BEGIN MATERIAL PROVIDED

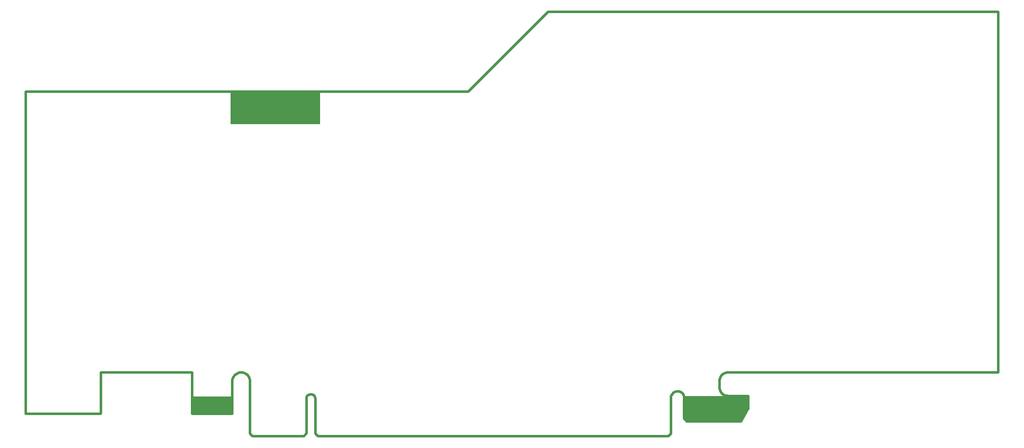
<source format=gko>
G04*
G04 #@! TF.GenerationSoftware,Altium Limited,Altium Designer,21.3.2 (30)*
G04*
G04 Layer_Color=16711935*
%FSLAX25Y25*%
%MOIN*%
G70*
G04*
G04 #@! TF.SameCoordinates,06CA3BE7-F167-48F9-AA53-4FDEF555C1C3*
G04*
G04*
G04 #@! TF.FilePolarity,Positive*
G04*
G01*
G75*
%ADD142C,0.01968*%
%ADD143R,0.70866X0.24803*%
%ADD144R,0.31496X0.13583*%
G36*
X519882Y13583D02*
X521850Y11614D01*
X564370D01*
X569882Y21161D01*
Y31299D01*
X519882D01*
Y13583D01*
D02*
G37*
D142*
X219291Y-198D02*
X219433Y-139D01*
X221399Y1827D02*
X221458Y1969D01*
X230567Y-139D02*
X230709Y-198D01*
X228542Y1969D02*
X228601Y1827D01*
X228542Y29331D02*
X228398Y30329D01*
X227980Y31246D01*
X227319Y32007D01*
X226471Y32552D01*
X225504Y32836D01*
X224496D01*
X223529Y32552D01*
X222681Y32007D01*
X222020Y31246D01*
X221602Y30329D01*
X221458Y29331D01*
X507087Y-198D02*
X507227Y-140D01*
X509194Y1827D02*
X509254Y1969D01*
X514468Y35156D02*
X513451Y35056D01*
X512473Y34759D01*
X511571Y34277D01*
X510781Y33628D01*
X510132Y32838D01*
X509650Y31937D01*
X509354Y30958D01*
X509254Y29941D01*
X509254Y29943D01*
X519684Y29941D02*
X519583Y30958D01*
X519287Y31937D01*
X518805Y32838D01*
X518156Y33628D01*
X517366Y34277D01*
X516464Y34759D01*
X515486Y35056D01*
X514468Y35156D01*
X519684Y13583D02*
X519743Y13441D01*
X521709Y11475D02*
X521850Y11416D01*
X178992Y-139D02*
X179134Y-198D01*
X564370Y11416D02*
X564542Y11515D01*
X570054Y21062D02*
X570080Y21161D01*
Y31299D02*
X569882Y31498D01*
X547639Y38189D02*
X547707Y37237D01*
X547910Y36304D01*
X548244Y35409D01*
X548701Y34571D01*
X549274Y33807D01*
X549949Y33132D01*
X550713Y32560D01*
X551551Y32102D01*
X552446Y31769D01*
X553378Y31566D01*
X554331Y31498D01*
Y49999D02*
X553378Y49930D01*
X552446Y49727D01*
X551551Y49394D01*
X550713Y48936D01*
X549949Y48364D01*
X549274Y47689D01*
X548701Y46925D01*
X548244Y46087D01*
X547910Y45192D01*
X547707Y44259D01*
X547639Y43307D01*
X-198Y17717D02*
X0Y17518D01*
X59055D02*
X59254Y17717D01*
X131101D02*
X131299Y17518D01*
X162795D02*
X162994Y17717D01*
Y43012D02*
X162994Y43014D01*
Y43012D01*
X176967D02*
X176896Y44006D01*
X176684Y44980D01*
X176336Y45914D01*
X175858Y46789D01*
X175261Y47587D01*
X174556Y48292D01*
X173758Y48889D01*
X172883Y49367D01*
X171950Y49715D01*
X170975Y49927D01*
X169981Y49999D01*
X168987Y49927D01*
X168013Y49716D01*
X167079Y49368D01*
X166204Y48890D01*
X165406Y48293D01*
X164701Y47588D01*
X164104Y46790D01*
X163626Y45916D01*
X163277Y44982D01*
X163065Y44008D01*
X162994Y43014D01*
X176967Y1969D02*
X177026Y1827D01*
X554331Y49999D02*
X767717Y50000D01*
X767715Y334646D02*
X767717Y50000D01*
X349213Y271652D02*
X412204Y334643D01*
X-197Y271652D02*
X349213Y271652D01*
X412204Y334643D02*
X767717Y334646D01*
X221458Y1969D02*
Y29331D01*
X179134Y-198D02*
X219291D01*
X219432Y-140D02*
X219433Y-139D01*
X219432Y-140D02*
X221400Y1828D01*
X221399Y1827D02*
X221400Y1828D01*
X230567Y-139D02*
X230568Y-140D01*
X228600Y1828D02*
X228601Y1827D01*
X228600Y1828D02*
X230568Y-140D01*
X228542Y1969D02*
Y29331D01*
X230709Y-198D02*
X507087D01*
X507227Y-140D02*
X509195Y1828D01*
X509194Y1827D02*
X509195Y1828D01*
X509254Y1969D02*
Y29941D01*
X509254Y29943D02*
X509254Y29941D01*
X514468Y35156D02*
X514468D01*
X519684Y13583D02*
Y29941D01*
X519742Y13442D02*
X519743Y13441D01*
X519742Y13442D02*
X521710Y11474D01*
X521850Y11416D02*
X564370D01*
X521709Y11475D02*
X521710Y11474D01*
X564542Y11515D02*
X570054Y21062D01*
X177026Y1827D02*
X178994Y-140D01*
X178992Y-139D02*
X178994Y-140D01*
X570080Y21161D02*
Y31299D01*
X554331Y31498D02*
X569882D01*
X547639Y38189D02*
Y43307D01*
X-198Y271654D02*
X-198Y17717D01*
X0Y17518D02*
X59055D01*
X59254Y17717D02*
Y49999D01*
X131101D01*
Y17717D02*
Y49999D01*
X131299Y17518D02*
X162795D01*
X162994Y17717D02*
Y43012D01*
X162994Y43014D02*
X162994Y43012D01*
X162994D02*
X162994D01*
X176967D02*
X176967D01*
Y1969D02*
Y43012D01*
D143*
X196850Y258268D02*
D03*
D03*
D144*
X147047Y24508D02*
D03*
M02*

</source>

END MATERIAL PROVIDED
BEGIN MATERIAL PROVIDED

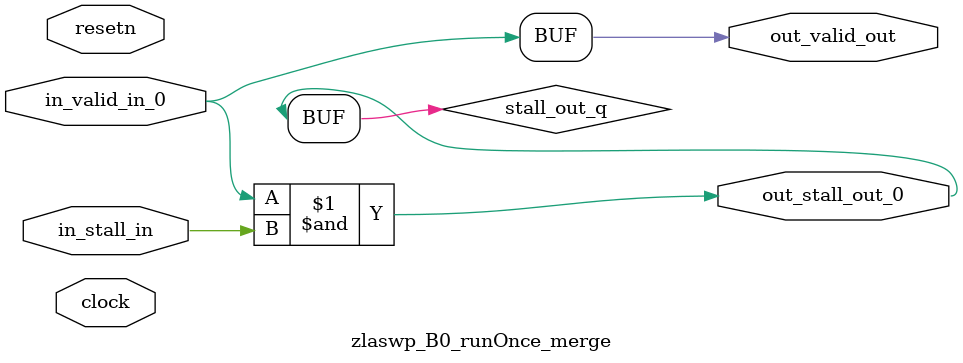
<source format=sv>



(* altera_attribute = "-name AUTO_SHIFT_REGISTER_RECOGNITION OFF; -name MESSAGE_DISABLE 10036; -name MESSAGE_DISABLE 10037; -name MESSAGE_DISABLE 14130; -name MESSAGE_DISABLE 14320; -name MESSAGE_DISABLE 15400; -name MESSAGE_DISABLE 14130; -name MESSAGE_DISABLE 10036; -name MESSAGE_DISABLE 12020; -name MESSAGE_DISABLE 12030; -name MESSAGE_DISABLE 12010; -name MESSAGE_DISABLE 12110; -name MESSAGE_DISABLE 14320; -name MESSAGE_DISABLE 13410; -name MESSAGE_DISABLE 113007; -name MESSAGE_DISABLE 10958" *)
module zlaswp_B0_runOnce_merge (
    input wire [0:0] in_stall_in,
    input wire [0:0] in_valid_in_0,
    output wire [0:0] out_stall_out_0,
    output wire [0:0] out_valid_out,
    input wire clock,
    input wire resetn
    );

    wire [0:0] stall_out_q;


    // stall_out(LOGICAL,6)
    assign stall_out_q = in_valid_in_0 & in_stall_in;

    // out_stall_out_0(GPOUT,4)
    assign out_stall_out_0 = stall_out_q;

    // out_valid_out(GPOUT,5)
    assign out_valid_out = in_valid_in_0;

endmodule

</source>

END MATERIAL PROVIDED

**WHAT THE EXERCISE ASKS**
Could you transcribe the entries above word for word, from the line with "X547707Y44259D01*" down to the line with "X164701Y47588D01*", keeping both?

**ANSWER FOR THE TASK**
X547707Y44259D01*
X547639Y43307D01*
X-198Y17717D02*
X0Y17518D01*
X59055D02*
X59254Y17717D01*
X131101D02*
X131299Y17518D01*
X162795D02*
X162994Y17717D01*
Y43012D02*
X162994Y43014D01*
Y43012D01*
X176967D02*
X176896Y44006D01*
X176684Y44980D01*
X176336Y45914D01*
X175858Y46789D01*
X175261Y47587D01*
X174556Y48292D01*
X173758Y48889D01*
X172883Y49367D01*
X171950Y49715D01*
X170975Y49927D01*
X169981Y49999D01*
X168987Y49927D01*
X168013Y49716D01*
X167079Y49368D01*
X166204Y48890D01*
X165406Y48293D01*
X164701Y47588D01*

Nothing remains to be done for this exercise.